[Raw data]
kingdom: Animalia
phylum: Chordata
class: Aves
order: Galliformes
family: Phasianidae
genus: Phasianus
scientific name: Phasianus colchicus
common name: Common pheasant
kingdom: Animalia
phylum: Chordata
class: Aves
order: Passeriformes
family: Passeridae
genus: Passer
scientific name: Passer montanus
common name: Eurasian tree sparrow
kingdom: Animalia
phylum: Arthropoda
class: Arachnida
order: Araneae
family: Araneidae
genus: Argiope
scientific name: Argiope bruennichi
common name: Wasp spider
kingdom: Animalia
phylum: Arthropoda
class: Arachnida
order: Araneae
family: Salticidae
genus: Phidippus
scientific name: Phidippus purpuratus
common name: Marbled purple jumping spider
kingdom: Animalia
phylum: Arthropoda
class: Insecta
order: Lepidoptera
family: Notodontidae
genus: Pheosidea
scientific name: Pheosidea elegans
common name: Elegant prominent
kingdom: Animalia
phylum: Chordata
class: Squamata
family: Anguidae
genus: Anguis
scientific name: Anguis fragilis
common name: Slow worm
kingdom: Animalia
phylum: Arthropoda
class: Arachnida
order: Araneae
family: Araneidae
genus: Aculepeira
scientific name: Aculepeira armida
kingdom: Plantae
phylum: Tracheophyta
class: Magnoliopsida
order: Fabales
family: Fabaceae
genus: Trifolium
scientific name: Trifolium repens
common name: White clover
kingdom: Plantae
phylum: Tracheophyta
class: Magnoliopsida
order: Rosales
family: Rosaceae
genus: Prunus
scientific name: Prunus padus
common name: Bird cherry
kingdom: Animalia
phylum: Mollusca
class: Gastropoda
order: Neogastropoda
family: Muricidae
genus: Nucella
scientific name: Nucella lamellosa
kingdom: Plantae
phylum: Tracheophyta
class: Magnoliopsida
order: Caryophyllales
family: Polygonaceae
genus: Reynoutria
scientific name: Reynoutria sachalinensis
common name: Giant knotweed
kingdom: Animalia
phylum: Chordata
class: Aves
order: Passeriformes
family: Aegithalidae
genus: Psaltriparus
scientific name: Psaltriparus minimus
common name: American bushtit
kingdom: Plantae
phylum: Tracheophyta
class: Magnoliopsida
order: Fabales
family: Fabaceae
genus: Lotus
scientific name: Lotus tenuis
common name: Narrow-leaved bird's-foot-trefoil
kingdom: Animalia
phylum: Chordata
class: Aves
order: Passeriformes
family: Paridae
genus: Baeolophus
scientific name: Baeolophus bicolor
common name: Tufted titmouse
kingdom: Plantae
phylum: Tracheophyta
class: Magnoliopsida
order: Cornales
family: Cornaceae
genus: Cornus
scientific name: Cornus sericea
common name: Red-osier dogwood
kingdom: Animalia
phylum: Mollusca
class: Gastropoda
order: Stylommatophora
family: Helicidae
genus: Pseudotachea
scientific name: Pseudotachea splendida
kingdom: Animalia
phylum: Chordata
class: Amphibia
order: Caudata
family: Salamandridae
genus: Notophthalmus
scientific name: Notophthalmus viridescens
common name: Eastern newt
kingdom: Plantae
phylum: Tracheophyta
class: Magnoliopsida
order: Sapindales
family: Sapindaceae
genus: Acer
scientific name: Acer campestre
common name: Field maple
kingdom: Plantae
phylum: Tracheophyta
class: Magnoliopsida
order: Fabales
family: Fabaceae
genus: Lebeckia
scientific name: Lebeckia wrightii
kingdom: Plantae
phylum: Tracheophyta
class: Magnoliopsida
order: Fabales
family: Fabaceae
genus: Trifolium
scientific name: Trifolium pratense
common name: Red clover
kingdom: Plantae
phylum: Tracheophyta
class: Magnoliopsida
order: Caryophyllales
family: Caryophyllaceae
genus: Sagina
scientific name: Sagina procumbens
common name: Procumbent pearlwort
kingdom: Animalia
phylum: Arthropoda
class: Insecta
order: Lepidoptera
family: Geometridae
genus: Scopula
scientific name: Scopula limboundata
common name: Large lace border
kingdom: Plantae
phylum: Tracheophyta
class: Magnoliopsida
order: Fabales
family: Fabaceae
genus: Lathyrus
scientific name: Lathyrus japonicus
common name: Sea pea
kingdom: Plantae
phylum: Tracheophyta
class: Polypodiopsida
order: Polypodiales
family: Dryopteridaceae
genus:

> _Work to be completed_
Reproduce all of the data above verbatim, line for line.

> _Output below_
kingdom: Animalia
phylum: Chordata
class: Aves
order: Galliformes
family: Phasianidae
genus: Phasianus
scientific name: Phasianus colchicus
common name: Common pheasant
kingdom: Animalia
phylum: Chordata
class: Aves
order: Passeriformes
family: Passeridae
genus: Passer
scientific name: Passer montanus
common name: Eurasian tree sparrow
kingdom: Animalia
phylum: Arthropoda
class: Arachnida
order: Araneae
family: Araneidae
genus: Argiope
scientific name: Argiope bruennichi
common name: Wasp spider
kingdom: Animalia
phylum: Arthropoda
class: Arachnida
order: Araneae
family: Salticidae
genus: Phidippus
scientific name: Phidippus purpuratus
common name: Marbled purple jumping spider
kingdom: Animalia
phylum: Arthropoda
class: Insecta
order: Lepidoptera
family: Notodontidae
genus: Pheosidea
scientific name: Pheosidea elegans
common name: Elegant prominent
kingdom: Animalia
phylum: Chordata
class: Squamata
family: Anguidae
genus: Anguis
scientific name: Anguis fragilis
common name: Slow worm
kingdom: Animalia
phylum: Arthropoda
class: Arachnida
order: Araneae
family: Araneidae
genus: Aculepeira
scientific name: Aculepeira armida
kingdom: Plantae
phylum: Tracheophyta
class: Magnoliopsida
order: Fabales
family: Fabaceae
genus: Trifolium
scientific name: Trifolium repens
common name: White clover
kingdom: Plantae
phylum: Tracheophyta
class: Magnoliopsida
order: Rosales
family: Rosaceae
genus: Prunus
scientific name: Prunus padus
common name: Bird cherry
kingdom: Animalia
phylum: Mollusca
class: Gastropoda
order: Neogastropoda
family: Muricidae
genus: Nucella
scientific name: Nucella lamellosa
kingdom: Plantae
phylum: Tracheophyta
class: Magnoliopsida
order: Caryophyllales
family: Polygonaceae
genus: Reynoutria
scientific name: Reynoutria sachalinensis
common name: Giant knotweed
kingdom: Animalia
phylum: Chordata
class: Aves
order: Passeriformes
family: Aegithalidae
genus: Psaltriparus
scientific name: Psaltriparus minimus
common name: American bushtit
kingdom: Plantae
phylum: Tracheophyta
class: Magnoliopsida
order: Fabales
family: Fabaceae
genus: Lotus
scientific name: Lotus tenuis
common name: Narrow-leaved bird's-foot-trefoil
kingdom: Animalia
phylum: Chordata
class: Aves
order: Passeriformes
family: Paridae
genus: Baeolophus
scientific name: Baeolophus bicolor
common name: Tufted titmouse
kingdom: Plantae
phylum: Tracheophyta
class: Magnoliopsida
order: Cornales
family: Cornaceae
genus: Cornus
scientific name: Cornus sericea
common name: Red-osier dogwood
kingdom: Animalia
phylum: Mollusca
class: Gastropoda
order: Stylommatophora
family: Helicidae
genus: Pseudotachea
scientific name: Pseudotachea splendida
kingdom: Animalia
phylum: Chordata
class: Amphibia
order: Caudata
family: Salamandridae
genus: Notophthalmus
scientific name: Notophthalmus viridescens
common name: Eastern newt
kingdom: Plantae
phylum: Tracheophyta
class: Magnoliopsida
order: Sapindales
family: Sapindaceae
genus: Acer
scientific name: Acer campestre
common name: Field maple
kingdom: Plantae
phylum: Tracheophyta
class: Magnoliopsida
order: Fabales
family: Fabaceae
genus: Lebeckia
scientific name: Lebeckia wrightii
kingdom: Plantae
phylum: Tracheophyta
class: Magnoliopsida
order: Fabales
family: Fabaceae
genus: Trifolium
scientific name: Trifolium pratense
common name: Red clover
kingdom: Plantae
phylum: Tracheophyta
class: Magnoliopsida
order: Caryophyllales
family: Caryophyllaceae
genus: Sagina
scientific name: Sagina procumbens
common name: Procumbent pearlwort
kingdom: Animalia
phylum: Arthropoda
class: Insecta
order: Lepidoptera
family: Geometridae
genus: Scopula
scientific name: Scopula limboundata
common name: Large lace border
kingdom: Plantae
phylum: Tracheophyta
class: Magnoliopsida
order: Fabales
family: Fabaceae
genus: Lathyrus
scientific name: Lathyrus japonicus
common name: Sea pea
kingdom: Plantae
phylum: Tracheophyta
class: Polypodiopsida
order: Polypodiales
family: Dryopteridaceae
genus:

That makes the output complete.